START MATERIAL PROVIDED
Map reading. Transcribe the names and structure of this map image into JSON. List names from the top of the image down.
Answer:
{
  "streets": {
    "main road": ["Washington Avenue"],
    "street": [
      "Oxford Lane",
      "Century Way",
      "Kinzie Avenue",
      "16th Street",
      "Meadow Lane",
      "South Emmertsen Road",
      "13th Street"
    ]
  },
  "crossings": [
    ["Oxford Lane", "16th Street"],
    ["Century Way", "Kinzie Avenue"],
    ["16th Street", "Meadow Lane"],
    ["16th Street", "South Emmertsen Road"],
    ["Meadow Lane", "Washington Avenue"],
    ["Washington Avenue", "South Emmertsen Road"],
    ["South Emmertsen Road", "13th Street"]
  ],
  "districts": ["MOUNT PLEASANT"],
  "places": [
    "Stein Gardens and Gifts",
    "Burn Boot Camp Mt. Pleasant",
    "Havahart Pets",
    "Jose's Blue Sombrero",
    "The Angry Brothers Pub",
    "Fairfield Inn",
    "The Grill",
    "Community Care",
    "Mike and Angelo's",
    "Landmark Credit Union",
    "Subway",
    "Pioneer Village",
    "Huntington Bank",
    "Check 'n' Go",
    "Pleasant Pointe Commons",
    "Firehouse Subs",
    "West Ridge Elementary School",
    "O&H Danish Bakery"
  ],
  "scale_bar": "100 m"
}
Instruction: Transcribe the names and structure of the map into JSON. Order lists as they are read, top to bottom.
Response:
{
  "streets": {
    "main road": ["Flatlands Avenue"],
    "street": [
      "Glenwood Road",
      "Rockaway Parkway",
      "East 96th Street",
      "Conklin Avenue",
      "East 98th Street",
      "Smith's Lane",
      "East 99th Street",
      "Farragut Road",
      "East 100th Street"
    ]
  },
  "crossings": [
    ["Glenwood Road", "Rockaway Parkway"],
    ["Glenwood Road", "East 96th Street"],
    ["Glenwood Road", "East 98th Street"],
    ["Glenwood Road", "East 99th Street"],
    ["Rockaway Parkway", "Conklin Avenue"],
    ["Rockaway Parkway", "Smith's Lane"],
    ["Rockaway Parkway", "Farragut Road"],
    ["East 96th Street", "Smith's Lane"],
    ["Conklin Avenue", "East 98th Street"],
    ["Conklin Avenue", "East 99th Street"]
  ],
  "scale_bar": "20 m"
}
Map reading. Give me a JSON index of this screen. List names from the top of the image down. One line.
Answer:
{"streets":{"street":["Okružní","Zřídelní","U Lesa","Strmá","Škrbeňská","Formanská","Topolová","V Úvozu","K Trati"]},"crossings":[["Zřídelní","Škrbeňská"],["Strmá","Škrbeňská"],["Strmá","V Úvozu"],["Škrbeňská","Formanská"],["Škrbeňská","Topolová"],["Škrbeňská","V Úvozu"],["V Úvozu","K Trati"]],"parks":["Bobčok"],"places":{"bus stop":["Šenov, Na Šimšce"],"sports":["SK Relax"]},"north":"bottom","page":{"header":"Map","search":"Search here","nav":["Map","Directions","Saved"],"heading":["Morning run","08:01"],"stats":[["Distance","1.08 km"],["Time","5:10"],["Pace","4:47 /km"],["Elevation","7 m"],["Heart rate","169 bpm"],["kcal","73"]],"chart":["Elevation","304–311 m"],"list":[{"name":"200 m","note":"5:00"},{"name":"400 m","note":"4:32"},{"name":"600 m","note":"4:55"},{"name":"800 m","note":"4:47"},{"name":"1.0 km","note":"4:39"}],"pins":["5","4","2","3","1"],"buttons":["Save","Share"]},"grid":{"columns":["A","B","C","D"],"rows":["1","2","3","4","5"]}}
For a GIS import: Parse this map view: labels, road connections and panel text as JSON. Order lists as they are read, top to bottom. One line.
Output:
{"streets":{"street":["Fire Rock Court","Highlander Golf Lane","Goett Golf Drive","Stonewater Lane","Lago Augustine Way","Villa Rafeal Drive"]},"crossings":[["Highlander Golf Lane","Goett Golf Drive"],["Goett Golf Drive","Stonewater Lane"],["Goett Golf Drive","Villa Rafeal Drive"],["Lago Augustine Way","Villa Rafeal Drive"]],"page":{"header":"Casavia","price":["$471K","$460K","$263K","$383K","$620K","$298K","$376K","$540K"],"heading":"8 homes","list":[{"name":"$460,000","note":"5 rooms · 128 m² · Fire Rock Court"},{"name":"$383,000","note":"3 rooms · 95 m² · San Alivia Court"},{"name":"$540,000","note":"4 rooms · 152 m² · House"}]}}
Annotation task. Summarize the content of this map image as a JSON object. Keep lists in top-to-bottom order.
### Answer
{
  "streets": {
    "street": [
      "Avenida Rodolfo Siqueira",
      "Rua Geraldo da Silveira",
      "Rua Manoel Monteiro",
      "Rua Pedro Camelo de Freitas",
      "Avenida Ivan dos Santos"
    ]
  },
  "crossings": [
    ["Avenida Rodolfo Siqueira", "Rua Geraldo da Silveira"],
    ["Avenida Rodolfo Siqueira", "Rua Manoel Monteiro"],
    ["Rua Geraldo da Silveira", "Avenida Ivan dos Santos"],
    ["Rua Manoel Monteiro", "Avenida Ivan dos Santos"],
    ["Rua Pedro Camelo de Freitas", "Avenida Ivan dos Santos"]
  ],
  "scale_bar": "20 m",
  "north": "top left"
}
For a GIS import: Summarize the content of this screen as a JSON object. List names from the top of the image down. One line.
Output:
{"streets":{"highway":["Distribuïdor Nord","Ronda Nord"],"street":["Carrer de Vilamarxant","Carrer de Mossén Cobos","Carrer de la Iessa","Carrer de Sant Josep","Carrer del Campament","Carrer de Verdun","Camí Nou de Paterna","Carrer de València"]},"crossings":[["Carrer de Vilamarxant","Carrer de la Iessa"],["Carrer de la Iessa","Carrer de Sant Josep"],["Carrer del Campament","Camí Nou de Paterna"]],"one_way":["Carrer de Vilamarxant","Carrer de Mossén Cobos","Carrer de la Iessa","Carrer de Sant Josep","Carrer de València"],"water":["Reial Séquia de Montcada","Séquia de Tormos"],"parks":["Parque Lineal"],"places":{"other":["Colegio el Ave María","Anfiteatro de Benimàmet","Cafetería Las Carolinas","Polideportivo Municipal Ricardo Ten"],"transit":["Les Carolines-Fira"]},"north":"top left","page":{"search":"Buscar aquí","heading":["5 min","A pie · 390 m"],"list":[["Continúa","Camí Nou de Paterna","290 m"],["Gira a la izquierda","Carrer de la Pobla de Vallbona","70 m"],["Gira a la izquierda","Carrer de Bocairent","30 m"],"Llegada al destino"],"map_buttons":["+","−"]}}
END MATERIAL PROVIDED
■ EXERCISE:
Return each line above where the word "names" shows up.

■ PROBLEM SOLUTION:
Map reading. Transcribe the names and structure of this map image into JSON. List names from the top of the image down.
Instruction: Transcribe the names and structure of the map into JSON. Order lists as they are read, top to bottom.
Map reading. Give me a JSON index of this screen. List names from the top of the image down. One line.
For a GIS import: Summarize the content of this screen as a JSON object. List names from the top of the image down. One line.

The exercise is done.